Земля качнулась у Добрынина под ногами. Мир рушился, рассыпался словно карточный домик. То, что раньше казалось гранитно незыблемым, на поверку оказалось неопределенным и зыбким словно туман над болотом. Привычные вещи и понятия, те, опираясь на которые он жил всю свою сознательную жизнь, исчезли в мгновение ока, сменившись совершенно иной реальностью. Сашка – мертв. Полковник – предатель. Паук – жив. Это было что-то невозможное, что-то, во что отказывался верить его мозг…
– Этого не может быть… – потерянно, невидяще глядя на Шейдера, прошептал он. – Как он мог выжить? Как?!
– Да все просто. Вы когда его из Убежища-то выкинули, он перво-наперво выходные воздуховоды завалил, а потом уж стал думать, как выбираться. Кинулся туда, кинулся сюда… глядь – фургон бронированный, инкассаторский. Какая-никакая, а защита. Завел кое-как, поехал. Дозиметр у него с собой был, радиопротекторы тоже – только пистолет потерял, когда с воздуховодами возился.
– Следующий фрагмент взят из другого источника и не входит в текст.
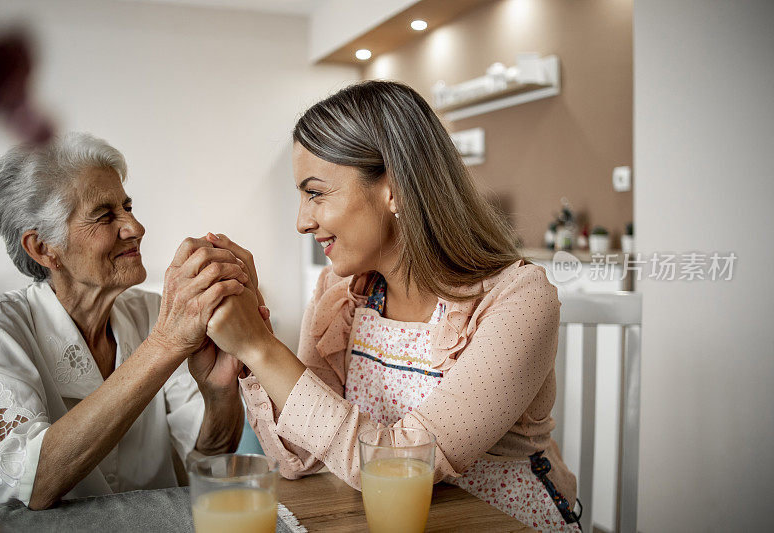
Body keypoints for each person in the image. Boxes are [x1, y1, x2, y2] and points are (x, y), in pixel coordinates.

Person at [205, 81, 581, 532]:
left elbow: (400, 464)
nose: (302, 221)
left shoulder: (519, 298)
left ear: (394, 188)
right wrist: (249, 341)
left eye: (316, 193)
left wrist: (262, 348)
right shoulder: (339, 293)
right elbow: (298, 457)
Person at [0, 133, 254, 509]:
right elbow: (32, 483)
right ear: (43, 248)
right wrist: (166, 345)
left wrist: (220, 394)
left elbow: (204, 465)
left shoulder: (153, 313)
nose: (135, 227)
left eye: (127, 206)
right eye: (105, 216)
Да он ему и не понадобился – на поверхности тогда чисто было, в плане зверья. Все живое выжгло, а кто и остался – по щелям прятались… Дернул он по аптекам, на окраине города нашел одну, где «бэха» на складе ящиком лежала. Затарился – и на выезд, на восток двинул. Пока ехал – прибарахлился, фургон на бэтэр сменил, защиту получше нашел, оружие. «Бэху» постоянно глотал, витамины… Хреново, конечно, было, дозу-то он порядочную хватанул. Кровью с обеих концов тёк, волосы повылезли – но все-таки выжил. И все время на восток ехал, за Урал, в Сибирь. Ума хватило понять – чем дальше в глушь, тем чище местность. Так и выбрался. А мы уж его потом подобрали, несколько лет спустя. В деревеньке, в глуши, бездельем маялся… Так к Братству и пристал…
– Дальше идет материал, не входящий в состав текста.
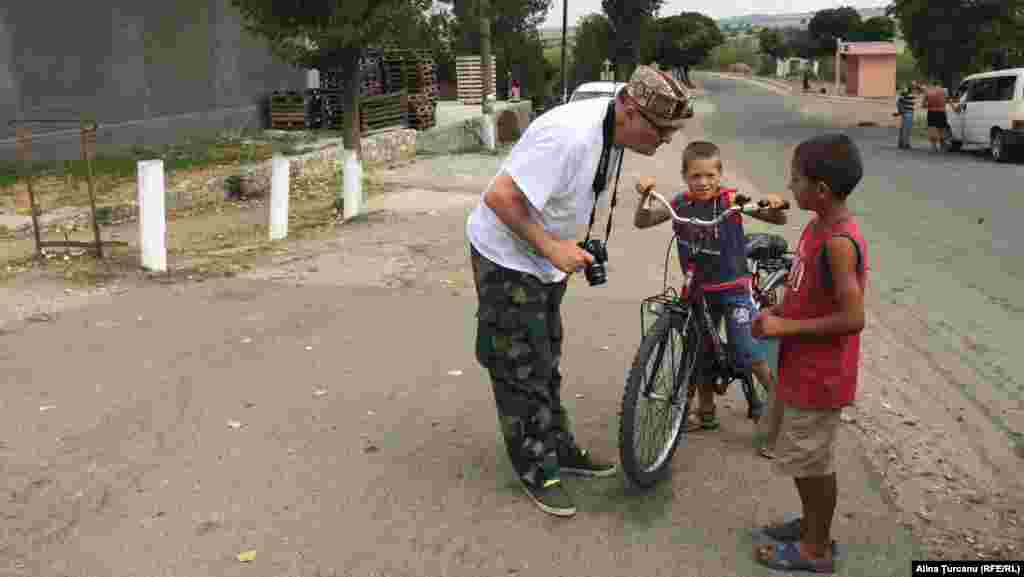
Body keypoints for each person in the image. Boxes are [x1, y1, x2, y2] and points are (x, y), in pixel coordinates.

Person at [467, 65, 692, 517]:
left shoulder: (615, 134)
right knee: (519, 366)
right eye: (660, 130)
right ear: (628, 108)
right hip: (508, 260)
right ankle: (536, 468)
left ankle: (558, 448)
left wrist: (566, 249)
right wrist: (552, 247)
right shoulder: (568, 135)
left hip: (544, 263)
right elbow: (501, 196)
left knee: (545, 356)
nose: (665, 141)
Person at [750, 133, 869, 574]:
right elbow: (806, 292)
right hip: (798, 366)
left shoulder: (839, 241)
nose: (789, 185)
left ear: (820, 189)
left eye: (795, 179)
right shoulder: (815, 225)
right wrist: (778, 311)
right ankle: (811, 524)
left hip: (821, 376)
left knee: (813, 463)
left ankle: (815, 549)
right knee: (802, 459)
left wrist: (786, 326)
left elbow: (853, 317)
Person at [633, 141, 788, 435]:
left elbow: (777, 217)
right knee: (699, 351)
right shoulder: (680, 203)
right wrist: (645, 198)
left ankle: (779, 412)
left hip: (732, 288)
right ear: (684, 176)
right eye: (695, 176)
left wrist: (773, 204)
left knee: (745, 351)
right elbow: (642, 222)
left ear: (720, 176)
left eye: (709, 176)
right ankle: (705, 411)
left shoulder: (730, 201)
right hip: (698, 291)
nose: (703, 182)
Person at [923, 82, 949, 152]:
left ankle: (934, 146)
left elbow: (924, 104)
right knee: (942, 129)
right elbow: (947, 100)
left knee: (932, 129)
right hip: (941, 112)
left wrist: (928, 105)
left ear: (932, 85)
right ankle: (942, 145)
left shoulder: (927, 91)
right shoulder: (944, 90)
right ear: (939, 85)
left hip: (931, 112)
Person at [895, 84, 916, 149]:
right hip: (908, 113)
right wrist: (901, 111)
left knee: (903, 128)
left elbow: (898, 103)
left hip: (906, 113)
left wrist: (900, 112)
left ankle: (901, 143)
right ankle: (906, 143)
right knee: (907, 129)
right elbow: (898, 103)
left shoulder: (905, 95)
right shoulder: (906, 95)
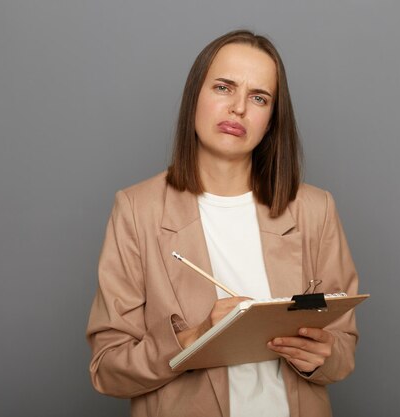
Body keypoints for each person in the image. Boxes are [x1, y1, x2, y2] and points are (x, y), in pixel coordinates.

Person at [86, 29, 360, 417]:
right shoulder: (136, 209)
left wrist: (321, 356)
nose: (238, 109)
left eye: (259, 97)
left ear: (271, 119)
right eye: (223, 87)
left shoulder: (315, 209)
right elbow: (107, 369)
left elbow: (343, 345)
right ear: (194, 94)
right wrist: (194, 339)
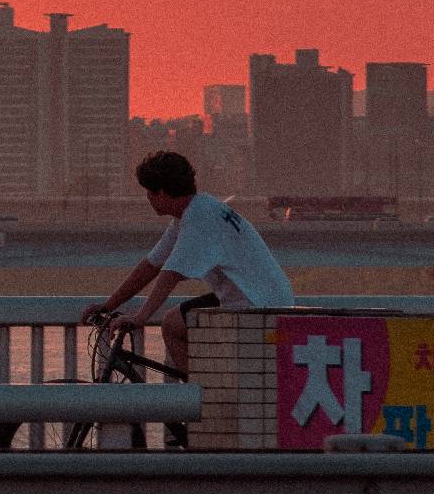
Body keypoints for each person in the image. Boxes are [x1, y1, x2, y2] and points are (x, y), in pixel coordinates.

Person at [80, 150, 294, 372]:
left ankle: (202, 398)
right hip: (257, 299)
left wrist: (140, 317)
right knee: (176, 320)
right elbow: (151, 264)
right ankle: (205, 388)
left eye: (149, 193)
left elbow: (170, 273)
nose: (148, 199)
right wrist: (109, 305)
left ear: (161, 193)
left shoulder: (198, 217)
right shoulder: (196, 210)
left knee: (173, 326)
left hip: (257, 307)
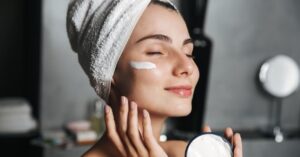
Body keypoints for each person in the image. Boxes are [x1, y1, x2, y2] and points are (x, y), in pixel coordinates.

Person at [66, 0, 243, 157]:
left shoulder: (186, 152)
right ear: (108, 71)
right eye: (156, 52)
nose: (187, 67)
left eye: (189, 53)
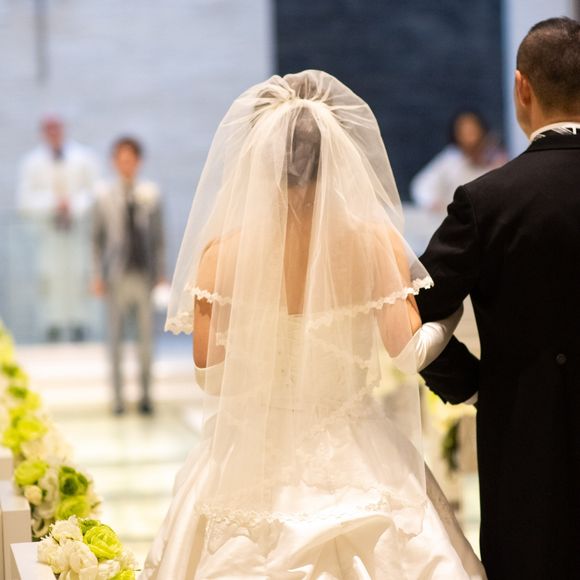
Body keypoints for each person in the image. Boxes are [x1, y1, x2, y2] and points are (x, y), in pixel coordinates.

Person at [141, 71, 486, 579]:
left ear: (260, 160)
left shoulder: (220, 255)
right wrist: (451, 311)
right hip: (353, 444)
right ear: (337, 158)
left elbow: (208, 375)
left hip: (250, 454)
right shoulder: (373, 242)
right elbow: (408, 354)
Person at [416, 17, 580, 580]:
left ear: (522, 88)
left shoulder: (488, 201)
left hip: (525, 445)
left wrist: (471, 384)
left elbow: (416, 308)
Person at [92, 137, 165, 416]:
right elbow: (96, 240)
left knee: (146, 340)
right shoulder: (104, 196)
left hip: (143, 275)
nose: (126, 164)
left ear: (138, 161)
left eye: (130, 159)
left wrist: (160, 273)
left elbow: (158, 239)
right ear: (114, 162)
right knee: (115, 340)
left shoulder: (151, 194)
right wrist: (97, 275)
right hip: (116, 275)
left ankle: (146, 396)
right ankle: (117, 399)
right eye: (121, 159)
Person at [17, 116, 99, 341]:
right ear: (43, 132)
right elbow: (25, 199)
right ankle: (52, 324)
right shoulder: (32, 162)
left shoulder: (83, 158)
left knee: (79, 275)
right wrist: (53, 203)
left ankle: (80, 324)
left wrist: (73, 205)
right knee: (50, 278)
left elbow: (94, 192)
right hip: (49, 232)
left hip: (77, 230)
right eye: (49, 129)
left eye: (57, 128)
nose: (53, 133)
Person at [410, 110, 506, 214]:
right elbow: (422, 186)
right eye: (464, 131)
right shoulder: (451, 159)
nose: (469, 136)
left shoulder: (496, 160)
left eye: (472, 130)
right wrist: (432, 202)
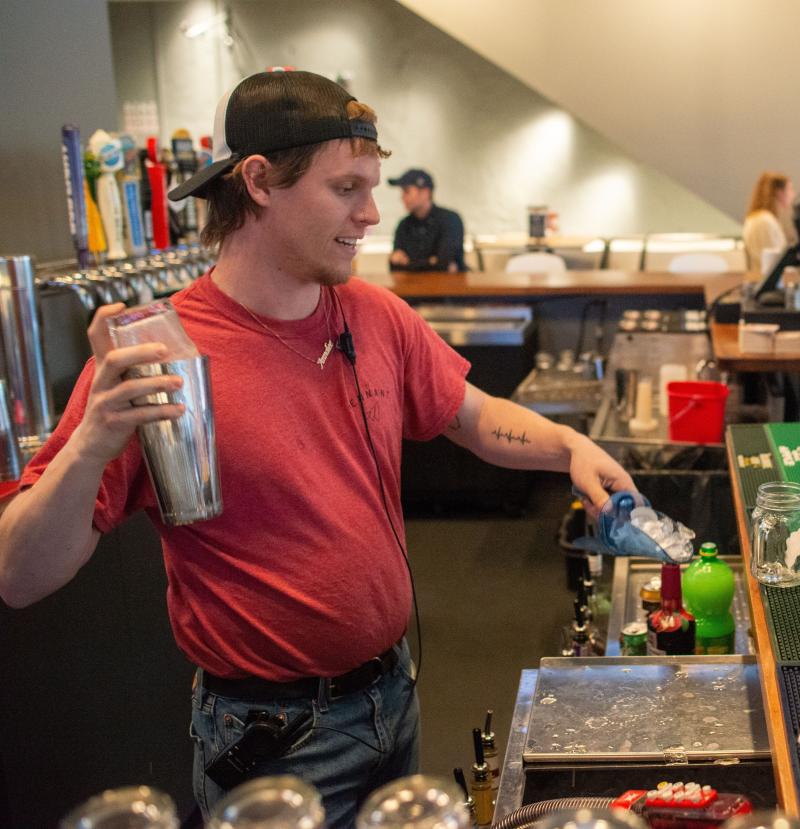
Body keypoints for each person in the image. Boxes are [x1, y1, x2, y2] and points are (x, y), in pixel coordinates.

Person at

Сил больше не было. Ноги подломились, и Данил, как стоял – так и уселся на землю. Грохнул шлем, ударился оптикой о корень дерева «винторез» – он не обратил на это ровно никакого внимания. В голове стояла одна лишь гулкая пустота. Ни эмоций, ни мыслей – ничего.
– Ну, это ты зря, уселся-то. Ты давай-ка вставай. Нам тут недолго идти, всего минут двадцать. Вот майору тебя доставлю – там уж и отдохнешь, – качнув пистолетом, сказал Шейдер. – Ну-ка…
Голова его вдруг как-то странно дернулась назад, словно кто-то подкрался и резко потянул за волосы на затылке, вместо правого глаза закровило темное отверстие и главный разведчик кувыркнулся на землю. И сразу же откуда-то сзади, из-за спины, до Данила донесся одиночный звук выстрела СВД – стрелял Счетчик. И звук этот странным образом встряхнул Добрынина, вливая силы в опустошенное тело и мысли в поддавшийся на краткие мгновения отчаянию мозг. Звук этот словно напомнил, что не все еще кончено, что у отчаявшегося человека всегда есть то, что помогает ему в минуты самых страшных бед и горестей, – надежда. Что как бы ни было велико отчаяние – нельзя сдаваться без борьбы, и все свои силы теперь необходимо направить на выполнение лишь одной, самой главной задачи – во чтобы то ни стало вернуться домой.
Он поднялся, стараясь не глядеть на распялившегося в нелепой позе Шейдера, под которым уже изрядно натекло крови, подобрал шлем, винтовку, проверил оптику и повернулся к бегущим от опушки леса Шреку и Счетчику.